Contributing & Internals

See CONTRIBUTING.md for:

  • Full annotated project directory layout
  • In-depth explanation of src/pqxx_abi_shim.cpp (the libpqxx ABI compatibility shim)
  • CMake target reference and library dependency breakdown
  • Step-by-step contribution workflow

Testing

NexusORM is heavily unit-tested.
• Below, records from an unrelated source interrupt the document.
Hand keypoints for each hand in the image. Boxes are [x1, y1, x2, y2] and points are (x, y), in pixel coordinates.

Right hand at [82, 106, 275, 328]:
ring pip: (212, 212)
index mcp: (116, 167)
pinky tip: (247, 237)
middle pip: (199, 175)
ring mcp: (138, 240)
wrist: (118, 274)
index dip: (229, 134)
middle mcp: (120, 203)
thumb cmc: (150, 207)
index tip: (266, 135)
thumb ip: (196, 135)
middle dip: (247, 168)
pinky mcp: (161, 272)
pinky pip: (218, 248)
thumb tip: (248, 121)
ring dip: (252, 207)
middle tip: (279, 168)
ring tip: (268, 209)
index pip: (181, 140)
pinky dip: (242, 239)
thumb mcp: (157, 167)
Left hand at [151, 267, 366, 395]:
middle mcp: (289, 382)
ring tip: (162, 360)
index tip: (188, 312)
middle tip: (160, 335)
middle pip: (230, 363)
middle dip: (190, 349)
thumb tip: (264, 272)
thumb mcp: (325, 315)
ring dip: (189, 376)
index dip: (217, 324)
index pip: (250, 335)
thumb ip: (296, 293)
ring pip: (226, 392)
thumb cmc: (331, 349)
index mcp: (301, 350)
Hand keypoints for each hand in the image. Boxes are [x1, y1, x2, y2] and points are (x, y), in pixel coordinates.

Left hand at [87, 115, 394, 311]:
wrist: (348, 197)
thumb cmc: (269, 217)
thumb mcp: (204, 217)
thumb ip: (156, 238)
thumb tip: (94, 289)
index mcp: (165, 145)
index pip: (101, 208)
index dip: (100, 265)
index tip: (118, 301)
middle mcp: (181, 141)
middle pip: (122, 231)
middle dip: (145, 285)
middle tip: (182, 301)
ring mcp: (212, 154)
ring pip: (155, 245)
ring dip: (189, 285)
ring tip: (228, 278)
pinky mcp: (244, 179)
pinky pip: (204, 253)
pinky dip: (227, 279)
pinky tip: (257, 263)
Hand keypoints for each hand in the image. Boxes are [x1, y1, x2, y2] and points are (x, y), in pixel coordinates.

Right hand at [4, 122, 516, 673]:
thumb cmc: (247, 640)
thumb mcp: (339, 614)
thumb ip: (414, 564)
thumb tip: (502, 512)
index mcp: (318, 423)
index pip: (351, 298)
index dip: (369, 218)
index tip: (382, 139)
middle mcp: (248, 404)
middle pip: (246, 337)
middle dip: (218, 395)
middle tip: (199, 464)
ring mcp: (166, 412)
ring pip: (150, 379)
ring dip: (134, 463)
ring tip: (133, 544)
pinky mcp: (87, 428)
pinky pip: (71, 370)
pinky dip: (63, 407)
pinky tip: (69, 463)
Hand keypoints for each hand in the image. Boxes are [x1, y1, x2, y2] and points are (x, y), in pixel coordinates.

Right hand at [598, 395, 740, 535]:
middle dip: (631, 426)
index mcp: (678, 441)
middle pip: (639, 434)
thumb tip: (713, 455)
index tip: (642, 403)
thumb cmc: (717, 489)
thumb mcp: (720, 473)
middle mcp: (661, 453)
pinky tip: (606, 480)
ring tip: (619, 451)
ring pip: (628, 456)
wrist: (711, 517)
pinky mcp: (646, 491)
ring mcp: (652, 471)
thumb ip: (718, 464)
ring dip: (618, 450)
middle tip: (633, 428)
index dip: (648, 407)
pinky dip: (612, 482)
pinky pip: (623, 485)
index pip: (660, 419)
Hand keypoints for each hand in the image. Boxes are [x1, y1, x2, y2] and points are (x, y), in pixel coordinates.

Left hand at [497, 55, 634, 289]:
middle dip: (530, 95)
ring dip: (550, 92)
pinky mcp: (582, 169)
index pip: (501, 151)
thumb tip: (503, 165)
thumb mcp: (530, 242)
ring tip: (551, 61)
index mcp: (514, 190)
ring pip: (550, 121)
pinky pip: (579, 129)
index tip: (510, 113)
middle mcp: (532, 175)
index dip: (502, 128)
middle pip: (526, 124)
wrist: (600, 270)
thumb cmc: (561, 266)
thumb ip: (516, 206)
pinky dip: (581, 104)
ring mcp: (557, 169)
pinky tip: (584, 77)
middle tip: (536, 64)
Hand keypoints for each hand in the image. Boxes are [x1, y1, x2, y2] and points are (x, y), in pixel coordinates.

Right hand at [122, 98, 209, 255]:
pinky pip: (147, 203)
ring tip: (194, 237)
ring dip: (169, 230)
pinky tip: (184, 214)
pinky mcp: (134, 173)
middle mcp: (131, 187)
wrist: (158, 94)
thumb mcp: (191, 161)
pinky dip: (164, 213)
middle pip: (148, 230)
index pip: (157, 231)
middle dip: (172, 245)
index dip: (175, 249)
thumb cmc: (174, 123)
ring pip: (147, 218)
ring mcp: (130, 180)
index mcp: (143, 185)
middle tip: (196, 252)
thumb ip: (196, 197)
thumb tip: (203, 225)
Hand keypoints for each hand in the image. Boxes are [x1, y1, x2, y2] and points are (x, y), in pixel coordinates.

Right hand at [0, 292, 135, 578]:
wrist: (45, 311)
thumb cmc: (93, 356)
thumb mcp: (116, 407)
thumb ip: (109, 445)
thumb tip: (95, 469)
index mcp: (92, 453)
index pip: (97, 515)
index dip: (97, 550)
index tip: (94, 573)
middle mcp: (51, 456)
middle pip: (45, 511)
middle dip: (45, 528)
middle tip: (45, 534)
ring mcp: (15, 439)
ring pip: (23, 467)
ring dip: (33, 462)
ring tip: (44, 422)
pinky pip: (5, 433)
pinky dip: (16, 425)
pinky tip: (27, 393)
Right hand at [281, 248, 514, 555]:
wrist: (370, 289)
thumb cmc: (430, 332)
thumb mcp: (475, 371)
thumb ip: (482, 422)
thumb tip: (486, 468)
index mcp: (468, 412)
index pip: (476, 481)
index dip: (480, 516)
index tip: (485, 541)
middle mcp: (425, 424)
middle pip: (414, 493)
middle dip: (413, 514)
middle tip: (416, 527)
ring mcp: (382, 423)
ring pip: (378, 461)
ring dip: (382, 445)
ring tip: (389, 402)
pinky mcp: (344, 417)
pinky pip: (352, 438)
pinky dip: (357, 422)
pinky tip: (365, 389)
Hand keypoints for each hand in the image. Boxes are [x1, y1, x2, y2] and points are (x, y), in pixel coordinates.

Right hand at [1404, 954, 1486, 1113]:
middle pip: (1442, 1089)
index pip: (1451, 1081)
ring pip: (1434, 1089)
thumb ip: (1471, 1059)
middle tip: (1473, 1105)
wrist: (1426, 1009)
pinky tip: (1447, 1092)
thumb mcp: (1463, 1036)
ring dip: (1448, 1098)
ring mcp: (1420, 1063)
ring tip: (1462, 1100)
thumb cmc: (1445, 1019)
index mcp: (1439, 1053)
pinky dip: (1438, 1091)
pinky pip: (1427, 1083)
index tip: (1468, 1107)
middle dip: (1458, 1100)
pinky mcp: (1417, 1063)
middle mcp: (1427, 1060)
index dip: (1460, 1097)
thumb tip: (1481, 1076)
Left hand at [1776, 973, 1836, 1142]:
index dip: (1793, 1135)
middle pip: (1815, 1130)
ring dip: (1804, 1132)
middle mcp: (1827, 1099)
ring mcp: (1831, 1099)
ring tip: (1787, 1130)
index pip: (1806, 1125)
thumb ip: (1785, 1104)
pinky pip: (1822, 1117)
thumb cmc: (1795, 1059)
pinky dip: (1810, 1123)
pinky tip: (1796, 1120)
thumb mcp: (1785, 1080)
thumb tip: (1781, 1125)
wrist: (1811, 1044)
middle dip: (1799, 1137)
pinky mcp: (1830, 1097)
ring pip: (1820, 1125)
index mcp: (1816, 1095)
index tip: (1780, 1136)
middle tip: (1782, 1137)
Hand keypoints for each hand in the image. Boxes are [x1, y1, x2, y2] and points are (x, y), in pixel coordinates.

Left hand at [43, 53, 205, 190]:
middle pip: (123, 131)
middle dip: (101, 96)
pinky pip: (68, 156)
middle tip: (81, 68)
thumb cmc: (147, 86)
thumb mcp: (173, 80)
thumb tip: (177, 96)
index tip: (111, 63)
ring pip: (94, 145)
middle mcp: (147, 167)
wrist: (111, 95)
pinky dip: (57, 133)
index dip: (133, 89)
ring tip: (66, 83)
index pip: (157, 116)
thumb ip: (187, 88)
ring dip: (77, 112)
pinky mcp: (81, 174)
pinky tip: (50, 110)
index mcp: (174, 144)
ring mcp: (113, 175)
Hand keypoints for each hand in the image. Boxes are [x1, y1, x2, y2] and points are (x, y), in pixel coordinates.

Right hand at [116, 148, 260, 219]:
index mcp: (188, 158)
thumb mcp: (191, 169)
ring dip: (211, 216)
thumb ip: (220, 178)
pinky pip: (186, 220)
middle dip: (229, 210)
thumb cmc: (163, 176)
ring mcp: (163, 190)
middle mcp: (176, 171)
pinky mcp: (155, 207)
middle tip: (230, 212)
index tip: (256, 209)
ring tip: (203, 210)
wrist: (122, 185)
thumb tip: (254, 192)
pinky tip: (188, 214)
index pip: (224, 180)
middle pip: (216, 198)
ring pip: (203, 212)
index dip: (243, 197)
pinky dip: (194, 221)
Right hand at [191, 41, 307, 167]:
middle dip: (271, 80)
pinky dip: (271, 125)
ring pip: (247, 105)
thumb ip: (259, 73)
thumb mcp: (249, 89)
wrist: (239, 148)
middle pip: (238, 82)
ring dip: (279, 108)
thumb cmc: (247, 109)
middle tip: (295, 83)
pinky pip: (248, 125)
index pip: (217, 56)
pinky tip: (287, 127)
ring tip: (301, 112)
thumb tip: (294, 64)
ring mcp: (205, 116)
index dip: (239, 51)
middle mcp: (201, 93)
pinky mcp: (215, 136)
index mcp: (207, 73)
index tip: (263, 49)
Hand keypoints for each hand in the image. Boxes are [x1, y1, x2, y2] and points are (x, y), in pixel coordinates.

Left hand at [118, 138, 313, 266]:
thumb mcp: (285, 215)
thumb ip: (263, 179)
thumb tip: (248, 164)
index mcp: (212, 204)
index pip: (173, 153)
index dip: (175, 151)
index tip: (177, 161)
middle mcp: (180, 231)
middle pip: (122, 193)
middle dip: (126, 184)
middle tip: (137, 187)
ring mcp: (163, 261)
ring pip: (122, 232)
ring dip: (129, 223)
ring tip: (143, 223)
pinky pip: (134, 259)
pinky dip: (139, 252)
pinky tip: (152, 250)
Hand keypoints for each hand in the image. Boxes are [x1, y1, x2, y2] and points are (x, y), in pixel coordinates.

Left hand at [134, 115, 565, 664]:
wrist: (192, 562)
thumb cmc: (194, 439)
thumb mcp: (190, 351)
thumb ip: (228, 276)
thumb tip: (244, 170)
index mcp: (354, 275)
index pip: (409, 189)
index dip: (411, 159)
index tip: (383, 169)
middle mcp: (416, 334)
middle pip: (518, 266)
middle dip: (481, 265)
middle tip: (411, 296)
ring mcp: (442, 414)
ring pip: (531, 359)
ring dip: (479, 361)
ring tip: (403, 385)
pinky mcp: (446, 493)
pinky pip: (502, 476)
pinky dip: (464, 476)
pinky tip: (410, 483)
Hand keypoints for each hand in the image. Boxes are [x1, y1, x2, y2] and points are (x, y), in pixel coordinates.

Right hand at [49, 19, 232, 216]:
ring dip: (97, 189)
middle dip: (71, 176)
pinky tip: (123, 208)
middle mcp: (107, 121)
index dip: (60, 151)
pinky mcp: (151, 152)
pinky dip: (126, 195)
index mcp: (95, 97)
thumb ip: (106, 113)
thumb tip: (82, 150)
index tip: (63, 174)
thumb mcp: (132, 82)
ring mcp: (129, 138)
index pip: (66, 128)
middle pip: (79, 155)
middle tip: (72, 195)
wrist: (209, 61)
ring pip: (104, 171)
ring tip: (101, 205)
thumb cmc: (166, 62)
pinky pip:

To run the Internal Compiler Test Suites:

cd build
./lexer_tests      # Tokenization validations
./parser_tests     # AST generation validations
./validator_tests  # Semantic rule validations
./ast_tests        # E2E Code Generation validations

🗺️ Roadmap

  1. Relationships Engine: Introduce 1-to-many and many-to-many DSL keywords to emit SQL FOREIGN KEY cascades and generated C++ methods like .with("relation") for eager-loading.
  2. AST-Diff Migrations: Upgrade the SQL generators from emitting complete CREATE / DROP queries to evaluating AST snapshots and emitting minimal, precise ALTER TABLE execution queries.
  3. Driver Expansions: Include code generators for SQLite bindings and asynchronous networking database drivers in C++.